DifficultyMedium - Hard
PREREQUISITES:Data Structure and Tree
ProblemGiven a tree, with values in its vertices, and distances in its edges. We are asked to find the path that maximizes dist(u, v) · min(u, v) · gcd(u,v). Where dist denotes the distance (sum of distances on edges) between vertices, min and gcd denote the minimum and the greatest common divisor of the values of vertices between u and v.
The strategy to solve this problem is similar to CO92TREE. First, we will fix the gcd, then the minimum and then we'll maximize the distance.
Let's suppose that we want a path with gcd equal to g. Then we only have to look at vertices that have a value multiple of g. Some of this nodes will be connected. Our goal is to maximize min(u,v) · dis(u,v) for every pair of vertices (u,v) that are in the same connected component.
Let's add the nodes that are multiple of g one by one in decreasing order of value, this will allow us to know which element is the minimum. When vertex u is added, maybe some of its adjacent vertices have already been added, and we'll have to merge their respective components (this can be done with a disjoint set union data structure).
So far we have fixed gcd and minimum. To maximize distance, we need the diameters of the resulting components. So it only remains to know how does the diameter changes when two trees are merged.
Suppose that we merged trees T1 and T2 by drawing an edge e that joins vertices u in T1 with v in T2. The new diameter can be either the diameter of T1, the diameter of T2, or maybe there is a larger path that goes through e. In the last case, we have to find the farthest node to u that is in T1 and the farthest node to v that is in T2.

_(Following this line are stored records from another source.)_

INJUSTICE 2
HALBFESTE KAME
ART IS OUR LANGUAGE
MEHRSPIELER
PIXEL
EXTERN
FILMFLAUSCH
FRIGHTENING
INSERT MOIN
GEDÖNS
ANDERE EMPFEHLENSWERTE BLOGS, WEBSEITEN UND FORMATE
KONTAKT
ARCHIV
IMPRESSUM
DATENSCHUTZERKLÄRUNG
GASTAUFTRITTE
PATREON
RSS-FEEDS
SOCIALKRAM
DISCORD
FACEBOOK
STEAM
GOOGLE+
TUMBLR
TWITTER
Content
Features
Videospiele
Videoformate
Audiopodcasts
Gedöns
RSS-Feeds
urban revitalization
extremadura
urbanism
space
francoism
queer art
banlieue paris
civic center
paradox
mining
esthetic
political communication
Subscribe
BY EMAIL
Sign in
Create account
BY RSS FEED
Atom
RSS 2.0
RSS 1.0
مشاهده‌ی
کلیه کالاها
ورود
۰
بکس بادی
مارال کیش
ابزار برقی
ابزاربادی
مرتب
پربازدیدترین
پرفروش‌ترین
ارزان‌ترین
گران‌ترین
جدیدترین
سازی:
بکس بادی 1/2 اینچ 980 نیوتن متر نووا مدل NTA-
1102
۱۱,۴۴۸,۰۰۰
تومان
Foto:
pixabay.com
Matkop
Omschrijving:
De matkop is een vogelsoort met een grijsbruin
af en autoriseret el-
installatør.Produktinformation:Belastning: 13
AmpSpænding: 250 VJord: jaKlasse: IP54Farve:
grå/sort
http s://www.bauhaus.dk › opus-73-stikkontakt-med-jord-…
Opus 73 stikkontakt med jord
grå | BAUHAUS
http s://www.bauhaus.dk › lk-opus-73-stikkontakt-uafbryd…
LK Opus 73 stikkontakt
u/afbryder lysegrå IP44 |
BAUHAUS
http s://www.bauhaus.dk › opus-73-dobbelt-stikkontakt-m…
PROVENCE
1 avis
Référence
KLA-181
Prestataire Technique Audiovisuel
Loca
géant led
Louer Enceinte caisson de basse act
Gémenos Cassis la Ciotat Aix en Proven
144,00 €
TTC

Now the problem is given a tree, what is the farthest node to a given vertex u. It turns out that if path x, y is a diameter of the tree, then either x or y will be one of the farthest nodes to u. This is more intuitive if we root the tree on its center.
A node with value x will be added once per divisor of x. So the total complexity O(N * max number of divisors of a*). We are ignoring the cost of calculating LCA since it can be done in O(1) after preprocessing a sparse table. Also, the cost of DSU is small in practice.